There is not flashing light on the server or beep.
On the da57, I’m clearly unable to access to it, I’ve try to run a SMART test on it and it’s unreachable. On the da60 I’ve been able to run a short SMART test on it and it was successful.
Hi Davvo,
Following the list I’ve forward, is detach da60 is still the thing to do? I detach it, replace the drive in the physical bay and re attach a new drive?
Thank you!
So da60 looks fine. da60 is your hot-spare and although it’s now UNAVAILABLE (as your hot-spare) it is now a member of your pool which is perfectly normal behaviour with hot-spares when a drive in your pool fails.
You need to replace /dev/gptid/324…
Identify your failed drive and pull it.
Insert your new replacement drive.
From the UI click the three dots to the right hand side of /dev/gptid/324… and select replace and then choose your new drive.
Once the resilver is complete your hot-spare should auto return to being a hot-spare and the UNAVAILABLE status should change to ONLINE.
PS: the wording of being UNAVAILABLE to both a failed drive in your pool and an IN-USE hot-spare is poor I agree, perhaps a feature request. Im sure back in the day it used to say IN-USE. Anyone remember those good old days or am I showing my age
Thank you Johnny,
from my search it looks like it’s da57 but how I can identify the slot of the drive? and why it’s listed their as /dev/gptid/324… and not da57. And when I look in my drive list, I do see the da57?
Thank you!
It’s listed as /dev/gptid/… because it’s been kicked out of the pool. That’s normal don’t ask me why it just is.
How you identify it is the million dollar question. This depends on your hardware and how it’s configured. Do you have any lights on your drives that you can see? Are they hot-swappable? Did you make notes of serial numbers or do anything clever in preparation for this day? As you can see it’s complicated and no one size fits all.
So you can see da57? Have your ran a smartctl -a /dev/da57 on it? If not do that and post the output. Take a note of the serial number while you’re at it.
Note sure about your hardware but I use a 9300-8e based on the 3008 chip so I tend to use sas3ircu tools to identify my drives. For newer cards like the 9500 storcli does a similar job. This allows you to see the physical location of your drives in their chassis and blink locate lights when needed.

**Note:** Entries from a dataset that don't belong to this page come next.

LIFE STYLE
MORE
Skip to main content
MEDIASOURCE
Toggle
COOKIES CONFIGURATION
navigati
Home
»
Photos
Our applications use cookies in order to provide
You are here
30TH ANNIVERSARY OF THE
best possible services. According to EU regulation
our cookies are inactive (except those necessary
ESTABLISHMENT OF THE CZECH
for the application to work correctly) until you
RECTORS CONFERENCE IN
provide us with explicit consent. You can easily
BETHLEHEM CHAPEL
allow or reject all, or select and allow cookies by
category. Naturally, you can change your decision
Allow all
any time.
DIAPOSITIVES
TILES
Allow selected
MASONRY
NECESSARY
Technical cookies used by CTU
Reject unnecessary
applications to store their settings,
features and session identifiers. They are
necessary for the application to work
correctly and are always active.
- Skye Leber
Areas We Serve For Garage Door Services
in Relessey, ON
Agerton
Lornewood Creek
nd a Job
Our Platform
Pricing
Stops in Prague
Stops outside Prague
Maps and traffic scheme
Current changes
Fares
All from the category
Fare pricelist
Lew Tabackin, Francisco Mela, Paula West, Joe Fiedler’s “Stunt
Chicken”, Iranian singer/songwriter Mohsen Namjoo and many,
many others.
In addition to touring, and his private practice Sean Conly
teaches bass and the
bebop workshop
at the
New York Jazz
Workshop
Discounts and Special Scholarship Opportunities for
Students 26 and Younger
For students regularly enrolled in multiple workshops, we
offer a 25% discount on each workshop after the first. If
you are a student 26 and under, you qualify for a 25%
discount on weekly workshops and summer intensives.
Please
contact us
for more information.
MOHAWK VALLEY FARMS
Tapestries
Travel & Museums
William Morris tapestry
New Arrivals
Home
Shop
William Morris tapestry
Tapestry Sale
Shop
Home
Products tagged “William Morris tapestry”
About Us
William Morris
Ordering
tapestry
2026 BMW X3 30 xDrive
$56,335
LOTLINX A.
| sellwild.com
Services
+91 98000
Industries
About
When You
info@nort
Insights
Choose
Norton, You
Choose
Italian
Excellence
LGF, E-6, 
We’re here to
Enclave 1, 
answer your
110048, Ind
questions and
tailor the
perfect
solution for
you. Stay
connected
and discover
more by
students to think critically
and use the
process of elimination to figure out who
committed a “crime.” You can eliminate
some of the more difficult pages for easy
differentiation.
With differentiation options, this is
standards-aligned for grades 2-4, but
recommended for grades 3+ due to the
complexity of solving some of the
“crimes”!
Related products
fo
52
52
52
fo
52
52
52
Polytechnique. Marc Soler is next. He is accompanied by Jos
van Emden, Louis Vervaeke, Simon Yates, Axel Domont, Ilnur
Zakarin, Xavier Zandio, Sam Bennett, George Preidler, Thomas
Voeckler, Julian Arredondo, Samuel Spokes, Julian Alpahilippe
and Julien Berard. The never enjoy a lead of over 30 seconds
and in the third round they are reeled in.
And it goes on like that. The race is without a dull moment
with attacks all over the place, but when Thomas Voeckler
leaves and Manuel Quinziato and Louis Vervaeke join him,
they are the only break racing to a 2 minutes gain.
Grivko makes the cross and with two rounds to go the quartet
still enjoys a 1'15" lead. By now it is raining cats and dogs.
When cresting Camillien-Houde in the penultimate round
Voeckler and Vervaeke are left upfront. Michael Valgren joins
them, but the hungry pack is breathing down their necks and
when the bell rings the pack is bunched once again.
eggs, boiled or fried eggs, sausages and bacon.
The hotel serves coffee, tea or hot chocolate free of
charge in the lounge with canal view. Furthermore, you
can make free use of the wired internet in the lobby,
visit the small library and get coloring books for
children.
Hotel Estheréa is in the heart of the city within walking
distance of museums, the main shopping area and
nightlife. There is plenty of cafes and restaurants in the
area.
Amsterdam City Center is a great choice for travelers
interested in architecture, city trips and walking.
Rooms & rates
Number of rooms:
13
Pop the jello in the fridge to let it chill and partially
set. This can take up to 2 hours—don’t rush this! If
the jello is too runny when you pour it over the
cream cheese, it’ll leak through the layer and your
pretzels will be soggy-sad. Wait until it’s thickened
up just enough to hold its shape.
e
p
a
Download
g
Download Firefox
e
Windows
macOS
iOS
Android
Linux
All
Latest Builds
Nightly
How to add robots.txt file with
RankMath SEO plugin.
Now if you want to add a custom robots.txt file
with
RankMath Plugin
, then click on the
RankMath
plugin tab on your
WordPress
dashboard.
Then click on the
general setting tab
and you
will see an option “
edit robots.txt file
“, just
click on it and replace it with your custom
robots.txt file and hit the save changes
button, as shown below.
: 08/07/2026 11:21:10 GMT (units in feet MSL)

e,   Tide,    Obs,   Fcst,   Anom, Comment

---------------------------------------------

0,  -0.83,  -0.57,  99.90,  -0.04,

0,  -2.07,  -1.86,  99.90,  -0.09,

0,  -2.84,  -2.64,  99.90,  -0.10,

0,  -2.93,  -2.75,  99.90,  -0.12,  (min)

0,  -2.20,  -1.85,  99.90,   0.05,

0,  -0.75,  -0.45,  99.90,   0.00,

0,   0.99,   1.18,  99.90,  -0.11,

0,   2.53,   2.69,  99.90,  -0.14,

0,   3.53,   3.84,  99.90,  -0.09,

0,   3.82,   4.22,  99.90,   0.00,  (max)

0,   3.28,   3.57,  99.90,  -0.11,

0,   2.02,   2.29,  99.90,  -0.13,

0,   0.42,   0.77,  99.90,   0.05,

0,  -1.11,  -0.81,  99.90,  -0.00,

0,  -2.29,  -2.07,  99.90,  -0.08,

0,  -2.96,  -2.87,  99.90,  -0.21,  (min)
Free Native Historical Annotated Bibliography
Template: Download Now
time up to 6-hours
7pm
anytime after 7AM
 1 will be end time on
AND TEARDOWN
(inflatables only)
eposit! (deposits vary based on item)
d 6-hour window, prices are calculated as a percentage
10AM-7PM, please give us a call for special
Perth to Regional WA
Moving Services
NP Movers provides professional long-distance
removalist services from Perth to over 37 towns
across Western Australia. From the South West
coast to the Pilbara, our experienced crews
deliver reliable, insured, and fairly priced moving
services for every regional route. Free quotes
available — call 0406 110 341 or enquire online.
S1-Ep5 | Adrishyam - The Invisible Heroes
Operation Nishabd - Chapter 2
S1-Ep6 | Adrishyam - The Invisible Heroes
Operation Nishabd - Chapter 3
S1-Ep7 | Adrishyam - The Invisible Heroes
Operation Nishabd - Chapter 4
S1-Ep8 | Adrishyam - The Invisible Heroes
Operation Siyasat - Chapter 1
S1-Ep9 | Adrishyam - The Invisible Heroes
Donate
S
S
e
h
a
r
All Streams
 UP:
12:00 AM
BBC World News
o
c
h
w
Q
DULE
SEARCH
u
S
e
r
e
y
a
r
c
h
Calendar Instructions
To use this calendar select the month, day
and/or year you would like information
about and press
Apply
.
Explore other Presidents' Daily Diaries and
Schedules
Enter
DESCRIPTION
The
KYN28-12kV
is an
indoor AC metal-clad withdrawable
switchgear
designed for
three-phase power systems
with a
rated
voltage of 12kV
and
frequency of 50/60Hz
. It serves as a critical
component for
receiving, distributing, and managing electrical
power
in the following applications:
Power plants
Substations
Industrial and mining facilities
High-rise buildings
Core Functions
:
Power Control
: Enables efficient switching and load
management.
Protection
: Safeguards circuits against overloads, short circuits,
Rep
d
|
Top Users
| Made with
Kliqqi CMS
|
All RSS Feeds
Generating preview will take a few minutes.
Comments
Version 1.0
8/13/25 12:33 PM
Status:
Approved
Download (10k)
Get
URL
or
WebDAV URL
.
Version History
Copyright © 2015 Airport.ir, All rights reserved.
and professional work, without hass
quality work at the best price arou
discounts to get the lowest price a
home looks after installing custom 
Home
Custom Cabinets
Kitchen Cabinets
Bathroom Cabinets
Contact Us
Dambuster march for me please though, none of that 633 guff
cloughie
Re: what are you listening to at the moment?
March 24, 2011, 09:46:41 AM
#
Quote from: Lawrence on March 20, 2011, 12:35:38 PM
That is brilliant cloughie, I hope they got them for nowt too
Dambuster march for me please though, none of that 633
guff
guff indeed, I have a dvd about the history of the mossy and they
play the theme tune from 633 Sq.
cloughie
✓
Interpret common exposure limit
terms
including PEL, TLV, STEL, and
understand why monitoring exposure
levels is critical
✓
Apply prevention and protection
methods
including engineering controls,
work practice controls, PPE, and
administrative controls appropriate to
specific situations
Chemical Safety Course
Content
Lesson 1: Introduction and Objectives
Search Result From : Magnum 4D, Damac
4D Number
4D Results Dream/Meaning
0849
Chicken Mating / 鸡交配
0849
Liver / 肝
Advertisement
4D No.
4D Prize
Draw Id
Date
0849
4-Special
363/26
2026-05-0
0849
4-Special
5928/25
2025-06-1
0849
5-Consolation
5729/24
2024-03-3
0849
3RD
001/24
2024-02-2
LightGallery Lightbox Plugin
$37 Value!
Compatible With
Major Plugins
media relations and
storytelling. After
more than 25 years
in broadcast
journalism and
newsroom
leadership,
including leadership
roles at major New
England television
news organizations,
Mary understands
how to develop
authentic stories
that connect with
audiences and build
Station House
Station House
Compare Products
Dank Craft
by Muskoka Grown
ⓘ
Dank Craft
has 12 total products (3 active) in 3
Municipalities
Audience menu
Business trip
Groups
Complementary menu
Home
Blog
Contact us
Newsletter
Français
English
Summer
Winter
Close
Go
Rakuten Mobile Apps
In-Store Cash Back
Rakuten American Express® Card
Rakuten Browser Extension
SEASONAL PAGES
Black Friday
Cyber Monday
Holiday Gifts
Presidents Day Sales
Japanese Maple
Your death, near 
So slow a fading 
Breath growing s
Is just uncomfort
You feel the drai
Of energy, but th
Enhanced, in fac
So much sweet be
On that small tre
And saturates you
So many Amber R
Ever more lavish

smartctl 7.2 2020-12-30 r5155 [FreeBSD 12.2-RELEASE-p9 amd64] (local build)
Copyright (C) 2002-20, Bruce Allen, Christian Franke, www.smartmontools.org
=== START OF INFORMATION SECTION ===
Vendor: SEAGATE
Product: ST2000NM0023
Revision: 0004
Compliance: SPC-4
LU is fully provisioned
Rotation Rate: 7200 rpm
Form Factor: 3.5 inches
Logical Unit id: 0x5000c5008496efbf
Serial number: Z1X619130000R617UB6T
Device type: disk
Transport protocol: SAS (SPL-3)
Local Time is: Thu Sep 12 16:33:07 2024 EDT
device is NOT READY (e.g. spun down, busy)
A mandatory SMART command failed: exiting. To continue, add one or more '-T permissive' options.
That doesn’t look good. If you run the same command on another drive I presume you get a better output? If so this probably confirms it’s your bad drive so just need to locate it and pull it.